Rumi Consultancy / World Bank

Support boosts rapid expansion

With AREDP’s assistance, Masoma was able to participate in several handicraft fairs across the country, making her business known beyond Bamyan Province. In recognition of the high quality of her work and also as Bamyan’s first factory run by a woman, her products were awarded the first position in the Balkh Handicrafts Fair last year.

AREDP has provided further support to her business in the form of new sewing machines, a new building facility in Bamyan city, vocational training, as well as financial training, and business plan development, which has helped her business grow and become recognized as a leading factory in the province.

Another boost to her business was an invitation to participate in the South Asian Association for Regional Cooperation (SAARC) festival in Bamyan in 2015. In order to expand her clothing stock to participate in the festival, Masoma borrowed 50,000 afghanis ($800) from OXUS, a microfinance institution. Her investment paid off when her factory’s booth in the women’s manufactured and handicraft products’ fair at the festival made good sales.

Masoma learnt about the microfinance program through AREDP. She is among the 300 women who are customers of OXUS microfinance institution in Bamyan Province. The OXUS microfinance institution is supported by the Microfinance Investment Support Facility for Afghanistan (MISFA) and provides loans to individuals to start small businesses. The total amount of loans provided by OXUS to about 800 clients in Bamyan Province is 60 million Afghani ($1 million).

IDA and ARTF also provide financial support to MISFA, which aims to contribute to Afghanistan’s economic growth by developing a viable, inclusive financial sector for the poor, and the underserved small and medium enterprises. In 2013, IDA provided $50 million to the Access to Finance Project, which gives further support to MISFA to take on a broader role as a catalyst for innovations to increase access to and usage of financial services at the lower end of the market. MISFA acts as a market facilitator, rather than a provider of direct technical assistance.

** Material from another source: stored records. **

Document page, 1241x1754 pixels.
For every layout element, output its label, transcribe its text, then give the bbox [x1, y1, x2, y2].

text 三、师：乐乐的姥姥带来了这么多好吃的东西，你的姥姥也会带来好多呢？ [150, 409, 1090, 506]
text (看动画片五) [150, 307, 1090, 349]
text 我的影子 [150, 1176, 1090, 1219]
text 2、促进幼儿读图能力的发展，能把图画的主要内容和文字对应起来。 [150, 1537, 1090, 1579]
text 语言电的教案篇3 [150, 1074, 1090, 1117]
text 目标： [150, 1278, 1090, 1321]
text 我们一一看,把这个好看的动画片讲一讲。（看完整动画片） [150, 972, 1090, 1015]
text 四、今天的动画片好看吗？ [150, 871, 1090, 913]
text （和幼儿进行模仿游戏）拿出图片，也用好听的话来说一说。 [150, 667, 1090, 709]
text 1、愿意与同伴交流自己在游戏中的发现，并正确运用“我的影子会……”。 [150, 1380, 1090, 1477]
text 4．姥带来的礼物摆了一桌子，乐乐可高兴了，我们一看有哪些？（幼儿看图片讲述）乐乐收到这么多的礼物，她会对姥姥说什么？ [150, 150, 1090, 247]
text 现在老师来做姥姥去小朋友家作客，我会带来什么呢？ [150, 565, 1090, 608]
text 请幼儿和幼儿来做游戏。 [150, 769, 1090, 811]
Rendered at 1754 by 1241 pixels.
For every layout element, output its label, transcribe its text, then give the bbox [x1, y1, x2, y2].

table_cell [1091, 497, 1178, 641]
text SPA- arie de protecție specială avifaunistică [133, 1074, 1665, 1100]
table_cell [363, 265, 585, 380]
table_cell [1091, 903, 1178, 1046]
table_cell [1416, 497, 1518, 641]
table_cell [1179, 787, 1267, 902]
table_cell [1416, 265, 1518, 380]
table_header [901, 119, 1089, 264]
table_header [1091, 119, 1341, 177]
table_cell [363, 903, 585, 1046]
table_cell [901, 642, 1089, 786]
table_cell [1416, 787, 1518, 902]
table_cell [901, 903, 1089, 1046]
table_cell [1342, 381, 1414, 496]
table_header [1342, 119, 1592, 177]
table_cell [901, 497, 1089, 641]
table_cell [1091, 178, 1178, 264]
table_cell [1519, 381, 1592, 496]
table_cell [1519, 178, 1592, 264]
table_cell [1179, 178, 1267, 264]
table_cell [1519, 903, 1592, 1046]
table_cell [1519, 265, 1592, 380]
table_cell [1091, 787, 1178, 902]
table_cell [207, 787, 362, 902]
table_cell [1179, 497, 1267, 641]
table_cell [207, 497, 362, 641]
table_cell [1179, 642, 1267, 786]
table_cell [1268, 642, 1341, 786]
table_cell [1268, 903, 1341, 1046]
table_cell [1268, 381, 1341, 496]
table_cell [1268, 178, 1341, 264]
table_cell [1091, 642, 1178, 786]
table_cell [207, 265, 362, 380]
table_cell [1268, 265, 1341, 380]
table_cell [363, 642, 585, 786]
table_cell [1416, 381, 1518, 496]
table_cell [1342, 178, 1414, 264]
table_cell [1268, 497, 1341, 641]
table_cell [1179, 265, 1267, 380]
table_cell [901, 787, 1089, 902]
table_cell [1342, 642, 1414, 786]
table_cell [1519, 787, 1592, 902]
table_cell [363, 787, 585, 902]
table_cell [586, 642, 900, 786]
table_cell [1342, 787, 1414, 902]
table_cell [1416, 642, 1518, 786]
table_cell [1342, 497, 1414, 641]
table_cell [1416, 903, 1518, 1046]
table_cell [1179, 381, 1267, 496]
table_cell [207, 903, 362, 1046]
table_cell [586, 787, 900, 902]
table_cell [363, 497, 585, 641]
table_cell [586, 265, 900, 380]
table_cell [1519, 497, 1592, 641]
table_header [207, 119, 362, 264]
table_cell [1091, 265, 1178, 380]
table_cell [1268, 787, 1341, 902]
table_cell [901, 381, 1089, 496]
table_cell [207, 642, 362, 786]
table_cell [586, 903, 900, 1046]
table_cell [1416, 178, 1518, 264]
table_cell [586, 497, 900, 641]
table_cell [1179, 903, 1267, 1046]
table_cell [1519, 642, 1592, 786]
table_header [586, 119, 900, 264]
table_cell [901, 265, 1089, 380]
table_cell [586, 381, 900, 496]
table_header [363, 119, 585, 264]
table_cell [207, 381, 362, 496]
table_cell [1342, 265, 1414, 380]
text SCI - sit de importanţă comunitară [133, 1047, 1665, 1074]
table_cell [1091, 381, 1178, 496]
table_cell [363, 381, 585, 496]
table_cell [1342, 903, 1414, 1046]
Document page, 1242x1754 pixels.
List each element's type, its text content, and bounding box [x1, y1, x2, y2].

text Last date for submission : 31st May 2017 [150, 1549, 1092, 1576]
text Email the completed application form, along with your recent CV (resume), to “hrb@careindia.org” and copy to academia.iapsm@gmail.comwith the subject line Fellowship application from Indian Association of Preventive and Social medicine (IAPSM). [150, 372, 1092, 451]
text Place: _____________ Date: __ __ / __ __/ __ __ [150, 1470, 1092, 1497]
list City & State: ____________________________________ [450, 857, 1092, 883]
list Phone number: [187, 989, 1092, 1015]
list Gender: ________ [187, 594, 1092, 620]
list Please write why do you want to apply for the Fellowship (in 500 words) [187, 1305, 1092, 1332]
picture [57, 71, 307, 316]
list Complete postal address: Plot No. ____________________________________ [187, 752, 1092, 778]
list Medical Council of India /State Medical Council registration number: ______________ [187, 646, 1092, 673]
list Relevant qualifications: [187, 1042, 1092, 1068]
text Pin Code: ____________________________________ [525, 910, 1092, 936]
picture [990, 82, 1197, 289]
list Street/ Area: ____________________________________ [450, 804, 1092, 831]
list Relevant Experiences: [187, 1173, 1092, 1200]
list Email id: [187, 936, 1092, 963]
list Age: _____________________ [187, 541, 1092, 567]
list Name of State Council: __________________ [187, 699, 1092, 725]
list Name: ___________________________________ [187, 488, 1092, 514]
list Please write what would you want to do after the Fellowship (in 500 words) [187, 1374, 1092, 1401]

Masoma has greatly benefited from all the support she has received. “I started working as a tailor from home. At the time, I would sew clothes upon request,” she says. “But now, thanks to the support I have received, I own my clothes factory.”

Her factory now receives orders from Kabul and Balkh provinces, and recent contracts in her home province are adding further to its success. “Now we have signed contracts in Bamyan city with three private high schools, two institutes, the provincial police headquarters, and provincial hospital to manufacture their uniforms,” says Mohammad Ibrahim, 22, a tailor at the factory.

Masoma, who is chairwoman of the Bamyan Businesswomen Association, can be proud of her achievements—she has started a factory, earns a good income, supports her family, and has helped others earn their own incomes.